A giugno 2010 i cittadini sottoposti a intercettazioni sono arrivati a quota 100mila, 10mila in più dell’anno precedente. Nel frattempo, la spesa complessiva è però diminuita. Mentre il Parlamento si appresta a rispolverare il vecchio progetto di legge sulle intercettazioni, dopo l’invito di Silvio Berlusconi alla maggioranza che lo sostiene, il ministero della Giustizia tira le somme sull’attività investigativa svolta. E la sintesi del monitoraggio di Via Arenula è tutt’altro che scontata: aumenta, sì, il numero delle intercettazioni, i cosiddetti «bersagli», secondo un trend stabile nel medio periodo, ma diminuiscono i costi. E con questi anche la spesa media per ogni singola operazione.
Nel primo semestre del 2010, ultimo periodo di riferimento per cui i dati forniti dalle procure sono stati verificati dal ministero, i bersagli dei pm hanno superato la soglia delle 75mila unità. La cifra comprende sia le intercettazioni di conversazioni telefoniche, che costituiscono grosso modo il 90% dell’attività, sia quelle ambientali. Nello stesso periodo dell’anno precedente, l’asticella degli “ascolti” si era invece fermata a quota 68mila. L’ultimo anno intero “calcolabile” è quello che va dal luglio 2009 al giugno 2010: in questi dodici mesi le intercettazioni hanno superato le 143mila unità.
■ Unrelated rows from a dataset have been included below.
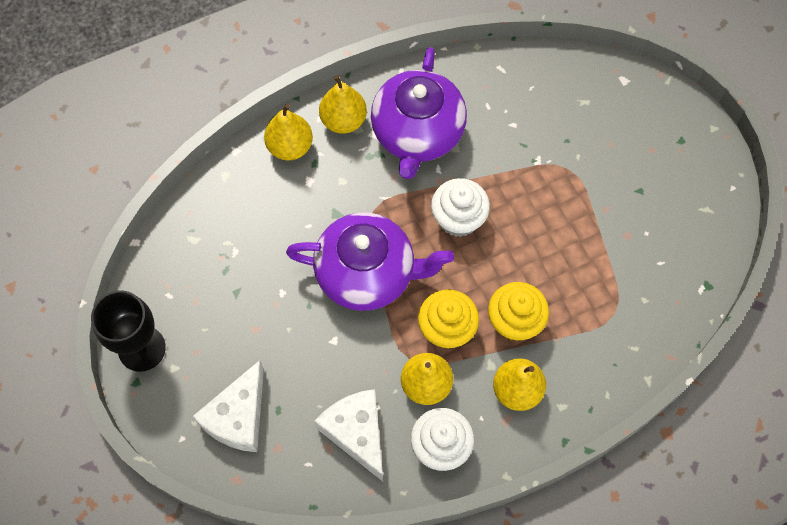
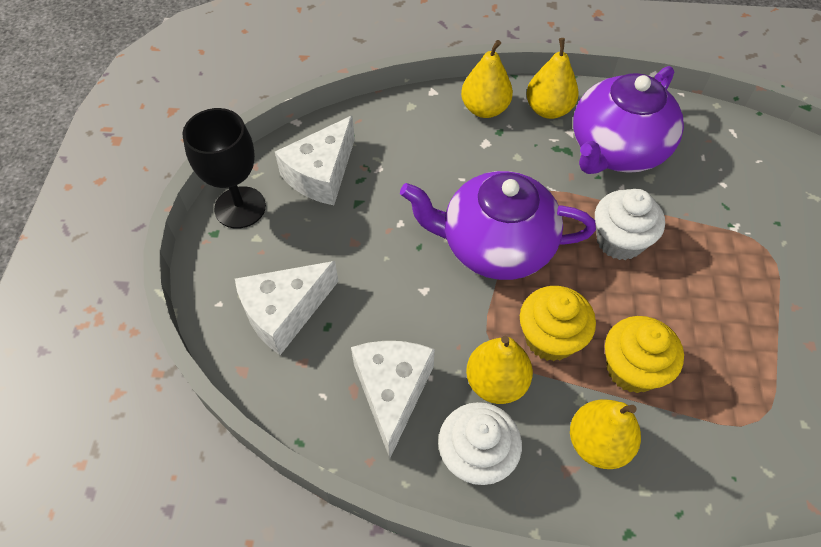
camera: 30 degrees right, 10 degrees down
purple teapot [286,213,454,311] -> purple teapot turned 150 degrees clockwise [400,171,596,280]
none -> white cheese [275,116,355,205]

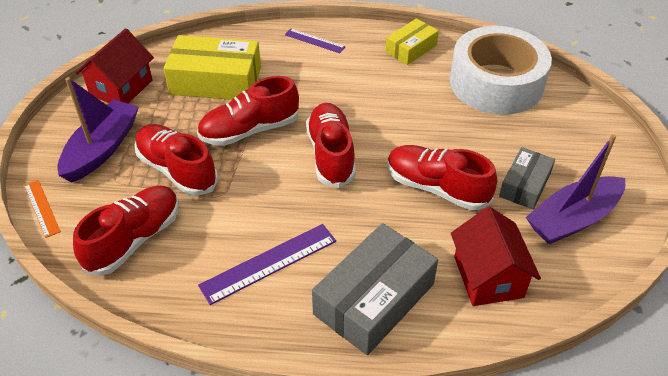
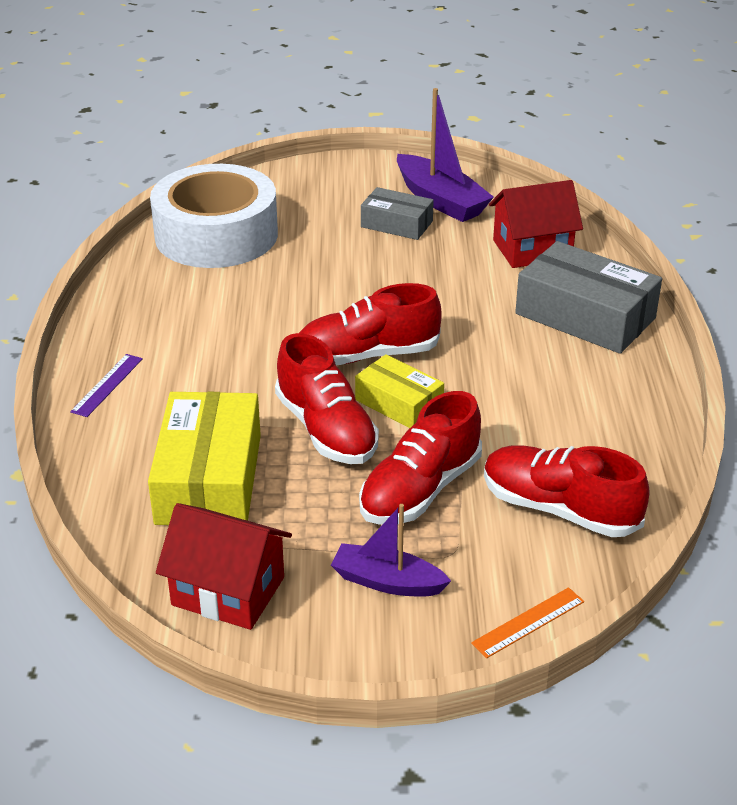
camera: 95 degrees left, 10 degrees down
purple boat [58,77,139,182] -> purple boat [331,504,451,597], size x0.64
purple ruler [198,224,336,305] -> none
yellow box [385,18,439,65] -> yellow box moved to [355,354,444,428]
red shoe [387,145,497,210] -> none

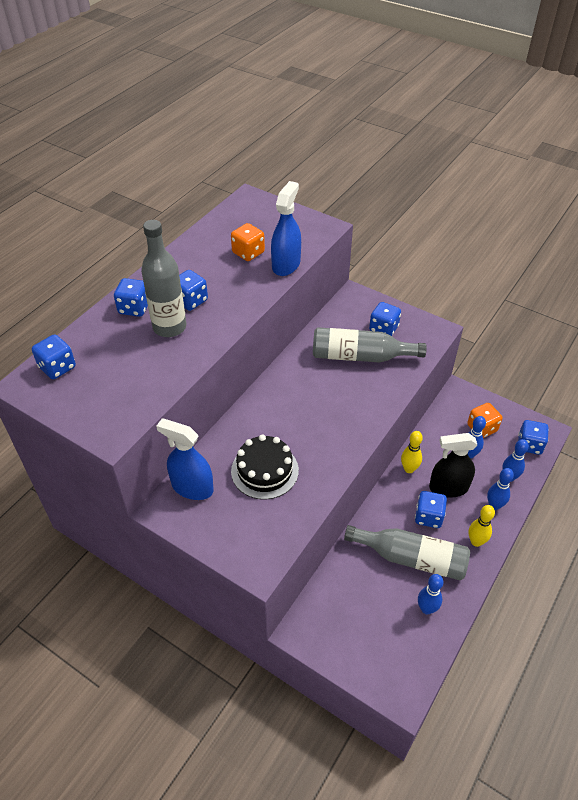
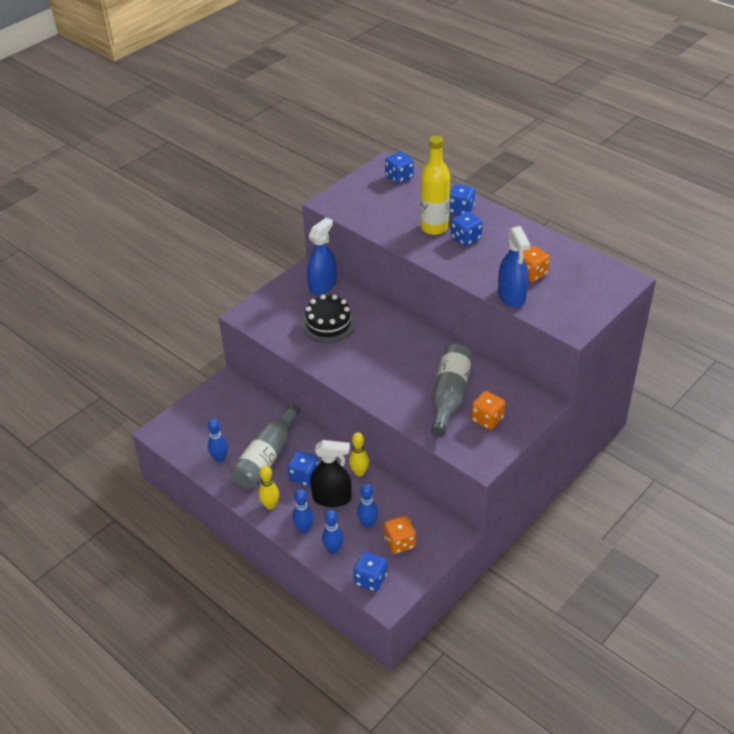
camera: 100 degrees right, 5 degrees down
grey bottle [141,220,186,337] -> yellow bottle [420,136,450,235]
blue spray bottle [271,181,301,276] -> blue spray bottle turned 45 degrees clockwise [498,226,530,308]
blue dice [369,302,401,336] -> orange dice [471,391,505,430]
black spray bottle [429,433,477,498] -> black spray bottle turned 90 degrees clockwise [310,440,352,507]

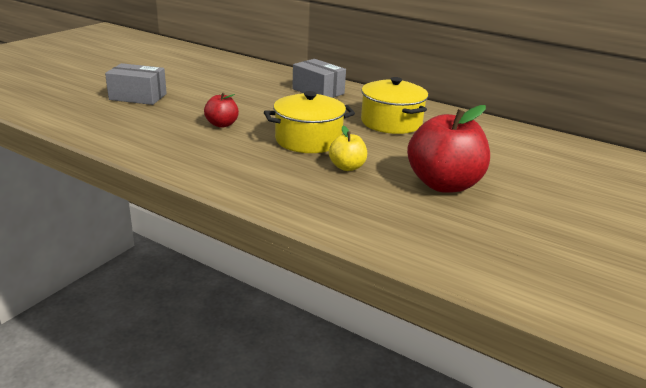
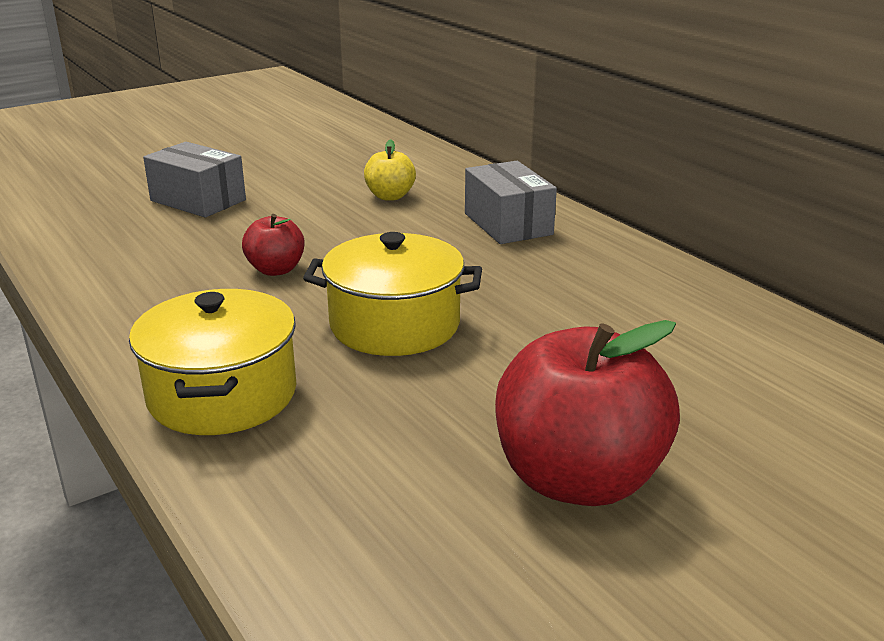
camera: 25 degrees right, 0 degrees up
yellow apple [329,126,367,171] -> yellow apple moved to [364,139,416,201]
yellow pot [361,77,428,134] -> yellow pot moved to [129,289,296,435]

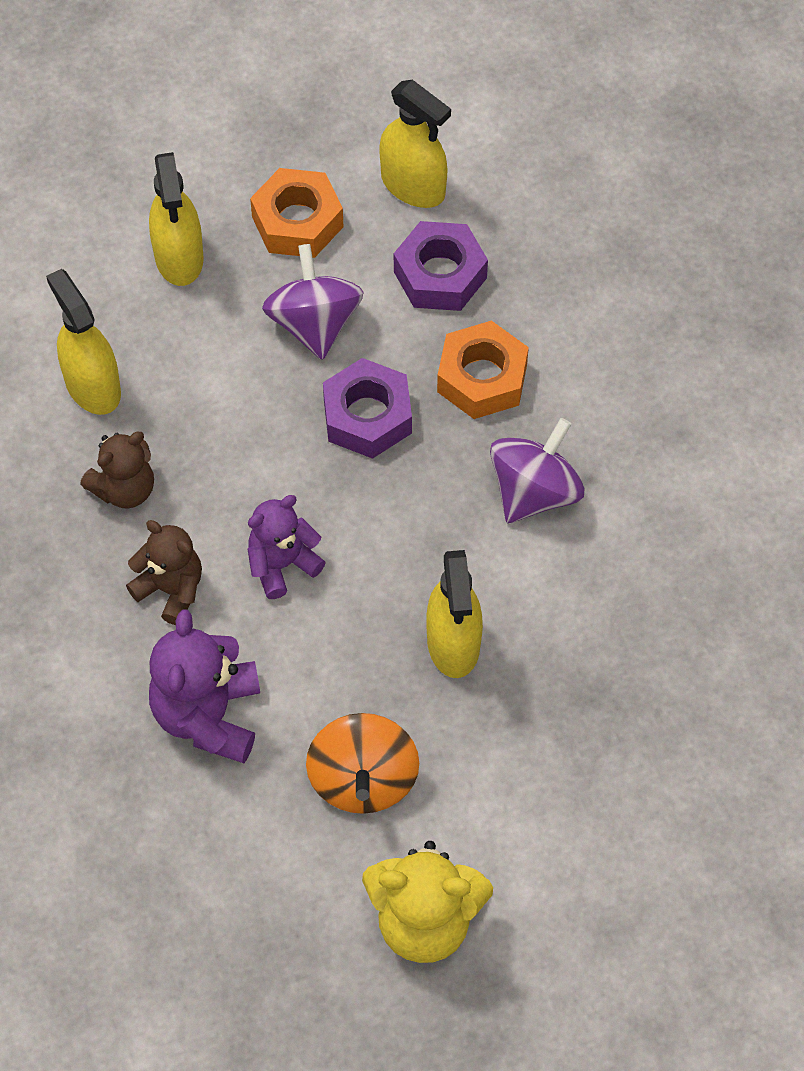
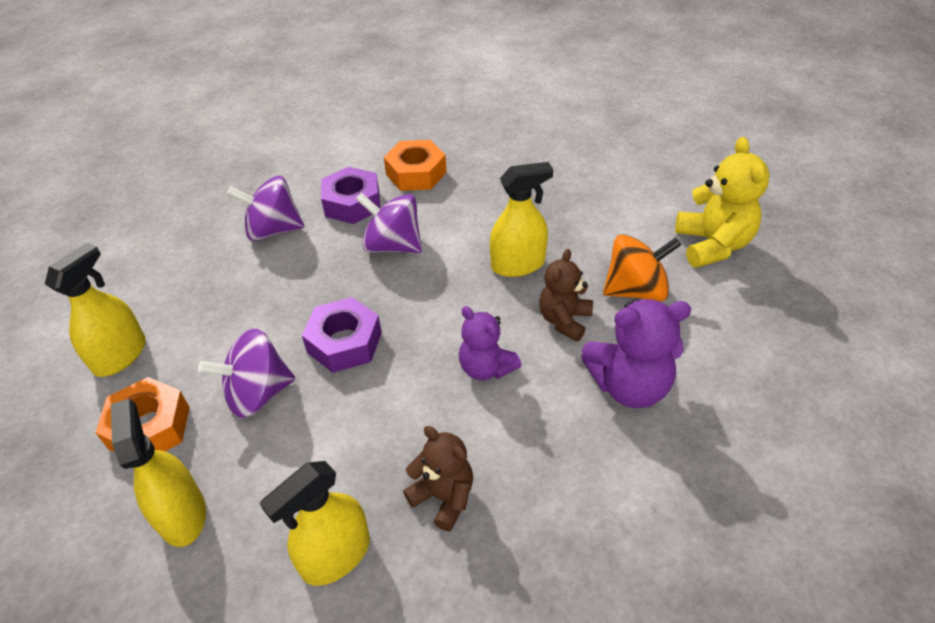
camera: 100 degrees left, 15 degrees down
brown teddy bear [126,520,202,625] -> brown teddy bear moved to [539,249,593,341]
yellow spray bottle [149,152,204,286] -> yellow spray bottle turned 90 degrees counterclockwise [111,399,206,547]
purple nut [394,221,488,311] -> purple nut moved to [321,167,381,224]
orange nut [437,320,529,419] -> orange nut moved to [384,140,447,191]
none -> purple spinning top [227,176,304,241]

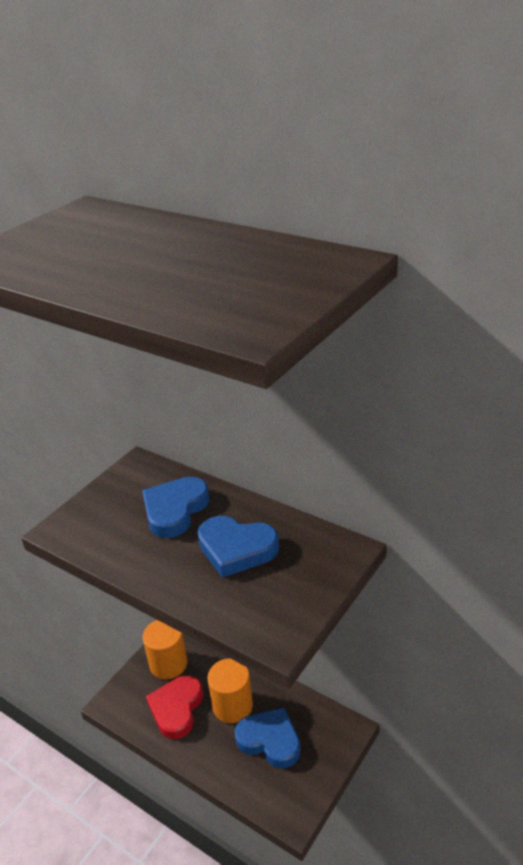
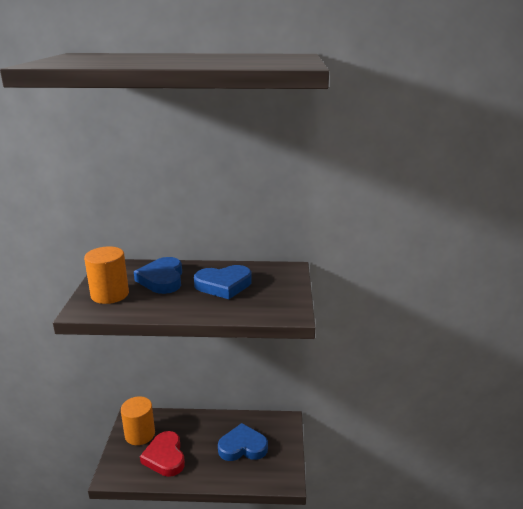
camera: 35 degrees left, 10 degrees down
orange cylinder [207,659,253,723] -> orange cylinder moved to [84,246,129,304]

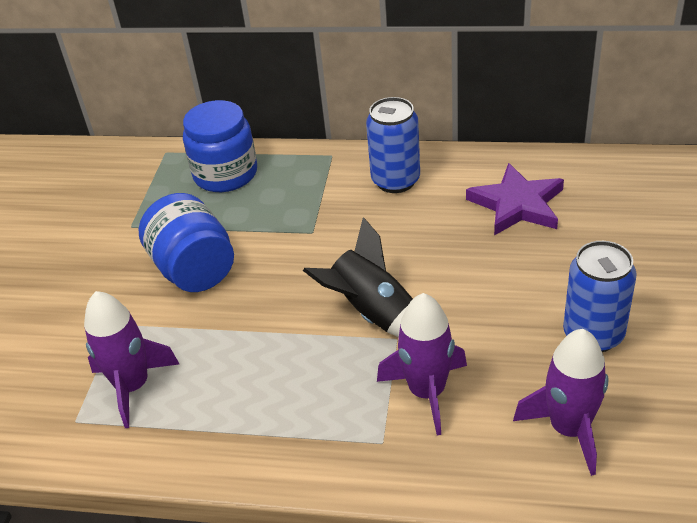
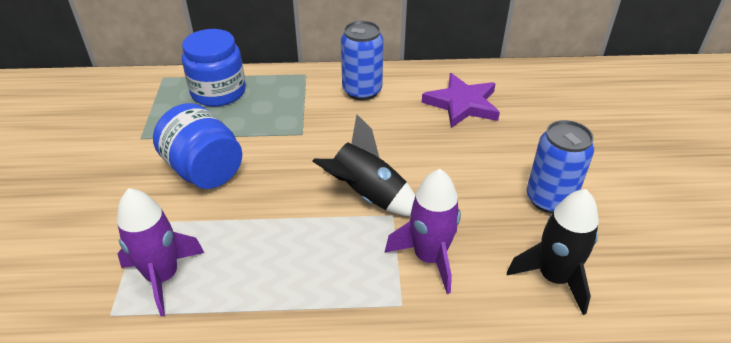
camera: 15 degrees left, 0 degrees up
purple rocket [513,329,608,476] -> black rocket [507,189,599,315]

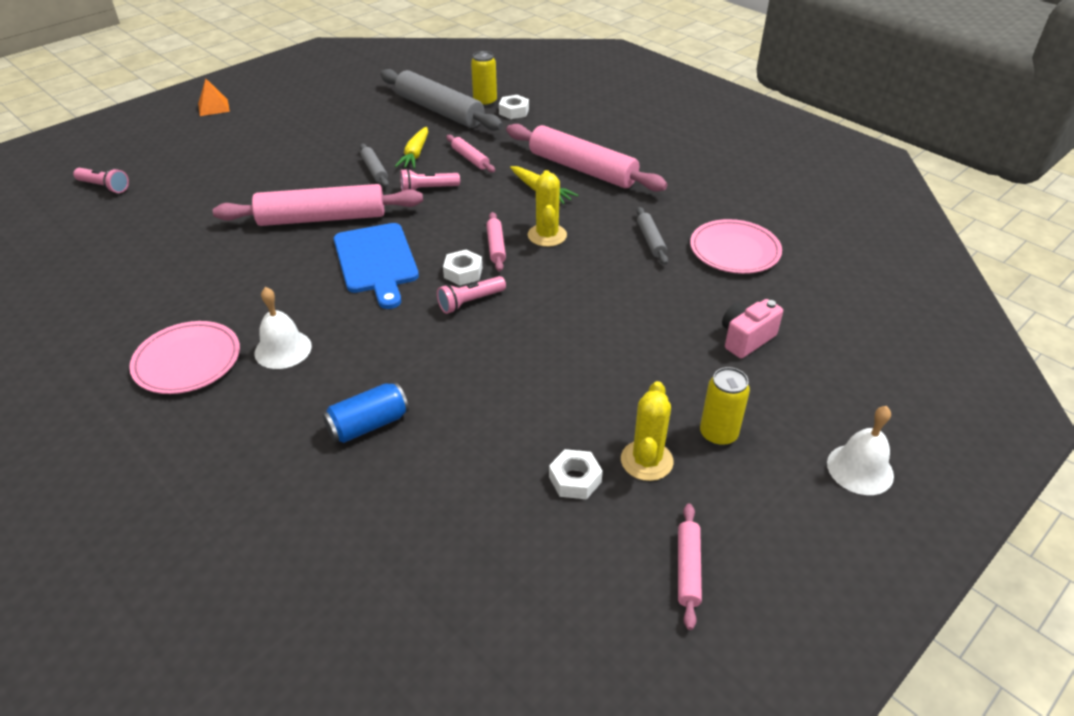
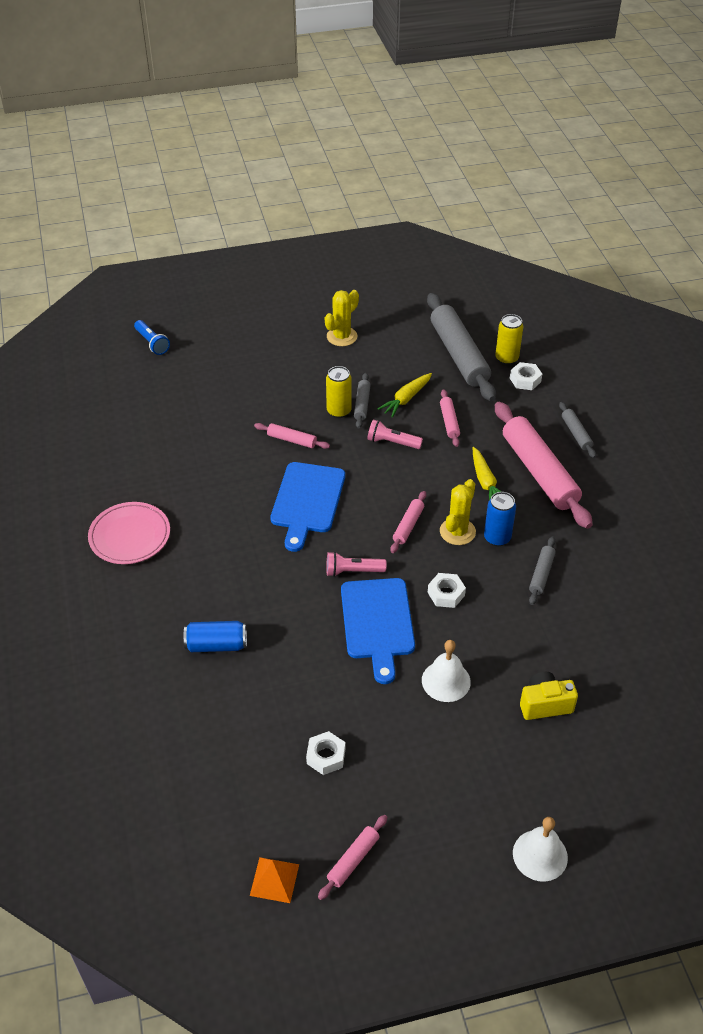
camera: 30 degrees right, 5 degrees up
pink flashlight [73,168,129,193] -> blue flashlight [134,320,170,355]
orange pyramid [198,79,230,116] -> orange pyramid moved to [250,857,299,903]
pink rolling pin [213,184,423,226] -> pink rolling pin [254,423,330,449], size x0.46
white bell [255,287,312,369] -> white bell moved to [422,640,471,702]
white nut [443,250,482,285] -> white nut moved to [428,573,466,608]
yellow cactus [621,381,674,481] -> yellow cactus moved to [325,290,359,346]
pink plate [690,219,782,274] -> none
yellow can [700,367,750,446] -> yellow can moved to [326,366,352,418]
pink camera [722,299,783,358] -> yellow camera [520,672,578,720]
none -> blue cutting board [341,578,415,684]
none -> blue can [484,492,516,546]
none -> grey rolling pin [559,402,596,458]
Circoscrivendo l’analisi ai soli controlli telefonici si può tentare di trovare la corrispondenza tra il totale annuo e il numero di persone fisicamente intercettate, in altre parole di indagati. Di sicuro, quest’ultimo è più basso di quello dei bersagli, perché è lecito aspettarsi che ciascuna persona sottoposta a indagini, in media, disponga di più di una utenza. E dunque è logico presumere che il numero di persone oggetto di operazioni di intercettazione sia inferiore, e non di poco, alle 143mila utenze sotto osservazione tra luglio 2009 e giugno 2010: una stima plausibile è i due terzi, cioè 100mila.